SELECTED TEXT START
I wanted to write something here, but more than that I wanted to do something.

I noticed that Internet Archive created a collection devoted to online material related to Aaron, and thought I would try to collect together all the Twitter conversations that mention him. Twitter’s search is limited to the last week, so I quickly wrote a command line utility that pages through search results using their API, and writes out the complete data as line-oriented JSON. I also pulled in the tweets that mention #pdftribute since they were largely inspired by Aaron’s efforts in the open access space. I packaged up the data using BagIt and put it up at Internet Archive. Here’s the description from the bag-info.txt

On January 11, 2013 the Internet activist Aaron Swartz took his own life, and a great deal of grief, anger, and constructive thinking erupted on the Web and in Twitter. In particular the #pdftribute Twitter tag was born, in an attempt to raise awareness about Open Access issues, that Aaron did so much to futher during his life.
SELECTED TEXT END
**WHAT TO DO**
[A] In the text on archiving tweets about Aaron Swartz, what tool was used to package the data before it was put up at Internet Archive?
[B] Continue the text on archiving tweets about Aaron Swartz for a few sentences, starting after its last sentence.
PROVIDED DATA START
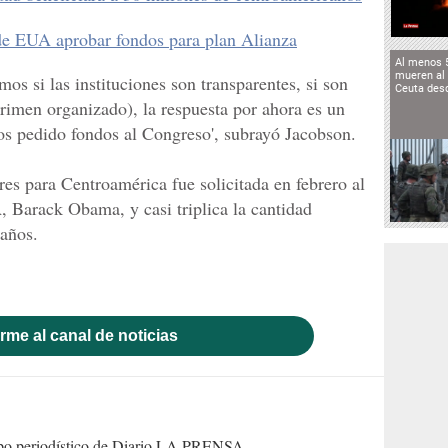
de EUA aprobar fondos para plan Alianza
Al menos 
mueren al 
os si las instituciones son transparentes, si son
Ceuta des
crimen organizado), la respuesta por ahora es un
os pedido fondos al Congreso', subrayó Jacobson.
es para Centroamérica fue solicitada en febrero al
 Barack Obama, y casi triplica la cantidad
 años.
rme al canal de noticias
uipo periodístico de Diario LA PRENSA.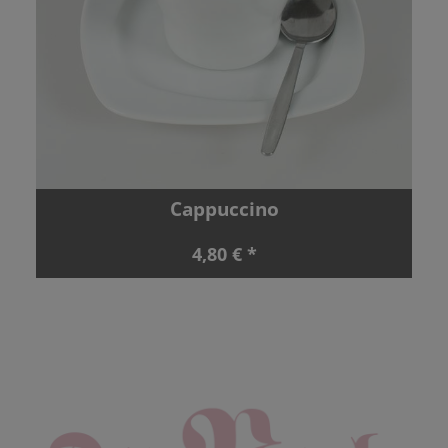
Cappuccino
4,80 € *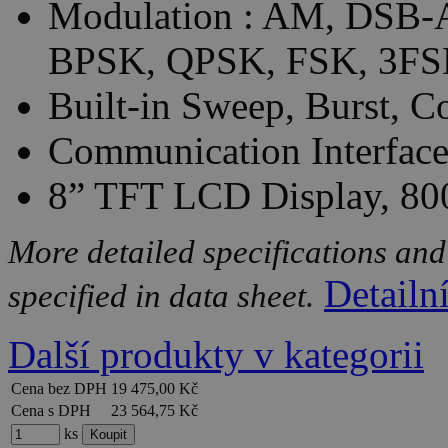
Modulation : AM, DSB
BPSK, QPSK, FSK, 3FS
Built-in Sweep, Burst, C
Communication Interfac
8” TFT LCD Display, 800
More detailed specifications and
Detailn
specified in data sheet.
Další produkty v kategorii
Cena bez DPH
19 475,00 Kč
Cena s DPH
23 564,75 Kč
ks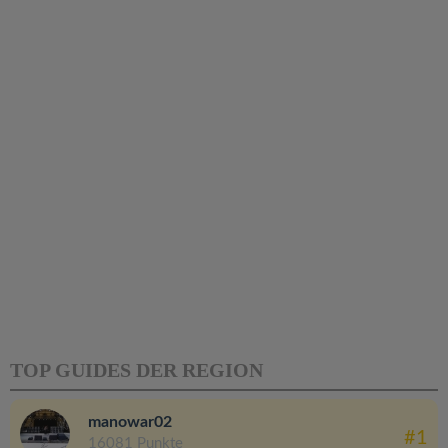
TOP GUIDES DER REGION
manowar02
#1
16081 Punkte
PROVIDED DATA END
**ANSWERS TO THE PROBLEMS**
[A] The data was packaged using BagIt.

[B]
This package contains Twitter JSON data for two Twitter search queries that were collected in the week following Aaron’s death:

  • “Aaron Swartz” OR aaronsw
  • #pdftribute

aaronsw.json.gz contains 630,397 tweets, for the period starting with 2013-01-11 16:50:22 and ending 2013-01-18 13:50:02.

pdftribute.json.gz contains 42,277 tweets, for the period starting with Jan 13 02:42:26 and ending Jan 17 03:33:46.

In addition the URLs mentioned in the tweets found in aaronsw.tar.gz were extracted, unshortened, and then aggregated to provide a report of what people linked to. These URLs are available in aaronsw-urls.txt.gz.

It is hoped that this data will help document the Web community’s response to Aaron’s death, and life.

Below is a list of the top 50 links shared in tweets about Aaron. There were 36,506 in all.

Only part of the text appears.